Summary: Standing in the Freedom of the Gospel: Christ Redeems Us From the Curse of the Law!
Standing in the Freedom of the Gospel:
Christ Redeems Us From the Curse of the Law!
This passage describes two ways of relating to God, one way by faith and one way by works, with two corresponding consequences – Gods blessing and Gods curse. Paul is warning the Galatian church and us, that if we veer off the path of faith into works or WR, we are heading the wrong way to the wrong destination. Faith and WOL are two radically different ways of relating to God.
1. Works Righteousness Puts us under a Curse (v. 10-12)
In this passage Paul is drawing a conclusion about 3:1-9 that we are justified by faith and not works. The reason we are justified by faith is because the Old Testament, tells us that all who trust ‘works of the law’ or as we have described it, works righteousness, are under a curse. Remember that Paul uses ‘works of the law’ in a pejorative way to describe Judaizers, Jewish false teachers who required Gentiles not only to trust Christ but also adhere to certain Jewish identity markers - circumcision, Sabbath keeping, and a kosher diet to be justified before God. This amounts mingling faith and works.
Paul then tells us that no one has ever been justified by the law (WOL) because even the Old Testament says the righteous, justified person, lives by faith. It is not just how we are justified but how we live the whole Christian life. Remember, justification is an act of God in which he thinks of our sins as forgiven and Christ’s righteousness as belonging to us, and declares us to be righteous in his sight. This is the beauty of our justification - not only does our justification make us complete and perfect in Christ but every act of faith is now seen through the lens of Christ righteousness. All our frail and imperfect attempts at obedience are seen as righteousness and acceptable and perfect because of Christ’s righteousness.

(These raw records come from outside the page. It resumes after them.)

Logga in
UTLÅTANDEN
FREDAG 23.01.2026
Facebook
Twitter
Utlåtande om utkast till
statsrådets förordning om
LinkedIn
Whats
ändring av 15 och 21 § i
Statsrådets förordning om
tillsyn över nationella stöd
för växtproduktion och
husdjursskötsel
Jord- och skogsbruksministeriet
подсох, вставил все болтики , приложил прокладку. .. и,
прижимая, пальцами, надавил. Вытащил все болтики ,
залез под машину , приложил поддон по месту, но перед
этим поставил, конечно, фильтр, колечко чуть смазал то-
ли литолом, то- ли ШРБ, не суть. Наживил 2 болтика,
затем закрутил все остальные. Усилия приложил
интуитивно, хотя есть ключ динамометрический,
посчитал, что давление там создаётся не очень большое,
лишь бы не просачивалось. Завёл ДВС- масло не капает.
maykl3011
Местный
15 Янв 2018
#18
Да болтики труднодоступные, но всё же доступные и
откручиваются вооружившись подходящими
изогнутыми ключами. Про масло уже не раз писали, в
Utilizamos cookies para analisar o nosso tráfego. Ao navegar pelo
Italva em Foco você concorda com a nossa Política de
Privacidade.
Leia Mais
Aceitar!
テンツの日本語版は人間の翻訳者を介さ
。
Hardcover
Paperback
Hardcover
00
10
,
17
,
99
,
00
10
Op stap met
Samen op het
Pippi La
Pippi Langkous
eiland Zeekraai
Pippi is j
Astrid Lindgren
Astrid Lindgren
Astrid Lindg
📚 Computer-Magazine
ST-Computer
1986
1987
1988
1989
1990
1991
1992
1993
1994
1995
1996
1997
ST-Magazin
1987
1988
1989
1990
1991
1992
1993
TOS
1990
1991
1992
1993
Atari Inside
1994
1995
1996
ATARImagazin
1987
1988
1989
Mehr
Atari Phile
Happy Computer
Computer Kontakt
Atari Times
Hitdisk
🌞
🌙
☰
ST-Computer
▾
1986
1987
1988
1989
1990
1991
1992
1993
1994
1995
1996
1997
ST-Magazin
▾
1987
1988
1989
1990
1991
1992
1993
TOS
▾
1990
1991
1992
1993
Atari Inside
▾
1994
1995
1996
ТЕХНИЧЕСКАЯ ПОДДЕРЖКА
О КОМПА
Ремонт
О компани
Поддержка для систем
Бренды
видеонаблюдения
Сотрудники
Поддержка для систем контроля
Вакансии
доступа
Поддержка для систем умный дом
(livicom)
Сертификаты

It is critical that we understand this and pursue Christ by faith, not works because anyone who pursues works righteousness/WOL put themselves under the curse of the law, under God’s curse because it is impossible to obey the law perfectly. We know this from experience and from Scripture. The book of the Law is the Mosaic Law, the Torah, which covered every aspect of Jewish. It is impossible to obey everything in the law perfectly by human will power. If you take that path you put yourself under a curse. A curse is the opposite of blessing. The curse of the law puts us under God’s condemnation and judgment because any form of works righteousness is unacceptable an insult to God. To be cursed is to be rejected by God.
Now that does not mean that Paul does not reject the law completely. The law is not bad in and of itself. Scripture describes the law as good and holy; what makes it bad is misusing the purpose of the law (next section). But the law has a threefold purpose. It is a curb, ordering creation and keeping society from chaos. It is a mirror, showing us our sin and need for Jesus and his mercy and salvation. Last it is a guide, it gives shape to the Christian life.
There is a danger of good, moral people, who have not trusted Christ, who do not have his Spirit empowering them with humility and joy and love by faith who come to church, even believe the statement of faith but seek to work for God in their own effort are therefore under a curse from the law itself. Although there is no hope for any of us unless God in his extravagant love is willing to transfer our death sentence to another and that is exactly what he did, Christ bore the curs for us.
2. Christ Bore the Curse for Us (v.13-14)
Christ bore the curse for us
The heart of the Gospel is 2 Cor. 5:21, “For our sake he made him to be sin who knew no sin, so that in him we might become the righteousness of God. “ Jesus was our substitute – he took upon himself the curse we deserved, took our place and absorbed our punishment. He became sin for us, not that he became a sinner but our sin became his in our place and explains why he cried out ‘my God, my God why have you for forsaken me.’ Jesus, in his humanity, experienced the forsakenness of God to rescue us. To redeem someone means to rescue them from the power of another. So in his death he rescued us, liberated us from both the power of sin and the guilt of sin. Freedom comes because our sinfulness is exposed and forgiveness is experienced in Christ. We are freed from the power and guilt of sin.